|Department of Public Information • News and Media Division • New York|
PRESS CONFERENCE ON ECONOMIC AND SOCIAL COUNCIL MISSION TO HAITI
A recent mission to Haiti by the Economic and Social Council’s Ad Hoc Advisory Group on Haiti had been struck by the magnitude of the challenges in that country, but encouraging factors included the achievement of a measurable degree of political stability, John McNee, Permanent Representative of Canada and head of the mission, said at a Headquarters press conference today.
He said stability had been achieved through the holding of presidential, parliamentary and local elections facilitated by the United Nations Stabilization Mission in Haiti (MINUSTAH), adding that there had also been a considerable recent increase in the level of basic security. The mission’s ability to walk freely in Cité Soleil, which would have been unthinkable in one of the “toughest” neighbourhoods in Port-au-Prince even three or four months ago, was thanks to the strong leadership of Edmond Mulet, Special Representative of the Secretary-General, and the MINUSTAH Force Commander, on the one hand, and to the decisiveness of President René Préval, on the other.
They had decided to go into Cité Soleil and “take on the gangs head-on on their home turf” in an operation that had been very successful, he said. The mission, which also included representatives from the Permanent Missions of Benin, Brazil, Chile, Spain, Trinidad and Tobago, and Haiti, had also been struck by the Government’s commitment to achieve both immediate gains and long-term development, and by the engagement of the United Nations and bi- and multilateral donors.
He said the Advisory Group followed the situation in Haiti closely and tried to advise the Government on long—term development strategies, with the aim of promoting recovery and stability, and ensuring the country received the sustained long-term international support it needed. The Group’s last visit had taken place precisely two years ago, and it had returned this year to assess progress and reinforce the long-term commitment of the United Nations to the people of Haiti. It had also taken a close look at how MINUSTAH and the Organization’s funds and programmes worked and coordinated on the ground.
In a “particularly intense” visit, the mission had met with the President, the Prime Minister and most of the Cabinet, he said. It had also met with parliamentarians and representatives of major donors and the private sector. Besides Cité Soleil, it had visited Ouanaminthe, a provincial town in the north-east, to see conditions outside the capital. The next step was to report to the Economic and Social Council, and the Advisory Group would be convening “shortly” to come up with recommendations and share its analysis with the wider United Nations membership. It was too early to predict what those recommendations might be, but it was imperative that Haiti remain on the international agenda and receive appropriate support.

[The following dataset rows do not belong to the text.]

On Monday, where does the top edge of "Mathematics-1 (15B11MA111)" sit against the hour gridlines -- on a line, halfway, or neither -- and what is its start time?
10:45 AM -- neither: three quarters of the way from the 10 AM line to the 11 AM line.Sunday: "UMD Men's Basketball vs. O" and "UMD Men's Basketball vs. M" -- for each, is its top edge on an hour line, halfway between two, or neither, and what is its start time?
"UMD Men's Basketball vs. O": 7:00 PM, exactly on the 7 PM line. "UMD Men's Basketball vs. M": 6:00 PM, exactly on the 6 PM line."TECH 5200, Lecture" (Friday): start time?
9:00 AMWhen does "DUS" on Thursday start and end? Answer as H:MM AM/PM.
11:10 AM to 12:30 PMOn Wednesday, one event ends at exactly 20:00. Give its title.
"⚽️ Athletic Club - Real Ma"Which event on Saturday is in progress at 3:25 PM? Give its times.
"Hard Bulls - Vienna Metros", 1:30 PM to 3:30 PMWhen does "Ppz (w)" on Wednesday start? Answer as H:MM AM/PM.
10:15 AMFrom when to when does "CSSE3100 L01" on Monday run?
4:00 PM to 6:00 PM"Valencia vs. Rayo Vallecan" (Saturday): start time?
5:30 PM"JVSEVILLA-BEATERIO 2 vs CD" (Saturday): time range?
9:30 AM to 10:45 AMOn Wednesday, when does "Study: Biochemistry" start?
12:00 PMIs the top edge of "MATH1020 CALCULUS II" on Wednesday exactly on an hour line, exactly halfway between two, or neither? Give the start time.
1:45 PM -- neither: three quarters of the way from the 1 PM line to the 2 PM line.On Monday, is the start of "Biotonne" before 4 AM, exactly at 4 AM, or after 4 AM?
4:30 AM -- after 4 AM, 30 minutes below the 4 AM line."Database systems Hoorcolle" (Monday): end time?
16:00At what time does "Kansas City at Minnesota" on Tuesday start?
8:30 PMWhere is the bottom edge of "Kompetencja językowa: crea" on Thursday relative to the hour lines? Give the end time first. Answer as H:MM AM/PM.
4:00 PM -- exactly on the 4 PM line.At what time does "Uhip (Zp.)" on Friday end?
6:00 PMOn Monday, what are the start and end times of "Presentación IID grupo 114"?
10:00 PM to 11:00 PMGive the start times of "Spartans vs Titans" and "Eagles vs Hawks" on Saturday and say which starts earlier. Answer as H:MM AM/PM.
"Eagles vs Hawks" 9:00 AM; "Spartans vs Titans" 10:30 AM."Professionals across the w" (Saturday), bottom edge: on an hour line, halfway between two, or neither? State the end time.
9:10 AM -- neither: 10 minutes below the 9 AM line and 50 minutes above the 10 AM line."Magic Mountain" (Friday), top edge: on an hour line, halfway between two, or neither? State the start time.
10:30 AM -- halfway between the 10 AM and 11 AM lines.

Asked about progress in the provision of basic goods and services throughout the country, Mr. McNee said tha,t besides huge infrastructure challenges, what was also striking was the flow of basic foods like eggs, chickens and bananas across from the Dominican Republic, since they would have been thought to be home grown.
Regarding the success in securing Cité Soleil, he told another correspondent that the situation remained fragile and it would be foolhardy to predict that the problem had been solved. Some, but not all, key gang leaders had been arrested and the assumption was that the others had “gone to ground”. On the other hand, local residents had been surprisingly receptive towards MINUSTAH, whereas in an earlier phase they would not have dared welcome a visiting mission, even in passing, for fear of reprisals. The real challenge was creating employment and economic growth that would give people an incentive to pursue a peaceful path rather than a criminal one.
Another journalist asked what role Canadians were playing in terms of securing Cité Soleil and how long Canadian police officers would remain in the country.
Mr. McNee replied that the operation had been led by the Brazilian battalion responsible for that sector, which had demonstrated impressive professionalism and treated the local population respectfully. Police officers from Montreal and other cities would be in Haiti as long as MINUSTAH was there, as part of a major Canadian commitment, including training the Haitian police.
Asked if there was a role for the United Nations in taking on Haitian drug lords, he said the real question was how to reform the entire security sector and inculcate respect for the rule of law. Reforming the police and the judicial system was a long-term task that was very much related to building Government capacity to fulfil its role.
The same journalist asked why the United Nations could take on the “petty gangs” in the slums but not the rich gangs with connections among the governing elite.
Mr. McNee, while acknowledging international efforts to interdict the serious problems occasioned by the drug trade, stressed that the mission’s mandate had been to look at how the international community could best help Haiti implement development strategies.
Responding to a question about long-term strategy to bring Haiti out of its current situation, he noted that tourism was one of the main economic elements of the Caribbean region. Haiti, an “extraordinarily beautiful country”, had once had a significant, but now withered, tourism industry. One entrepreneur had transformed the local Club Med into a Haitian hotel with a high occupancy rate, according to the Minister for Tourism. In addition, the largely agricultural country had once grown high-grade coffee that had fetched a good price abroad.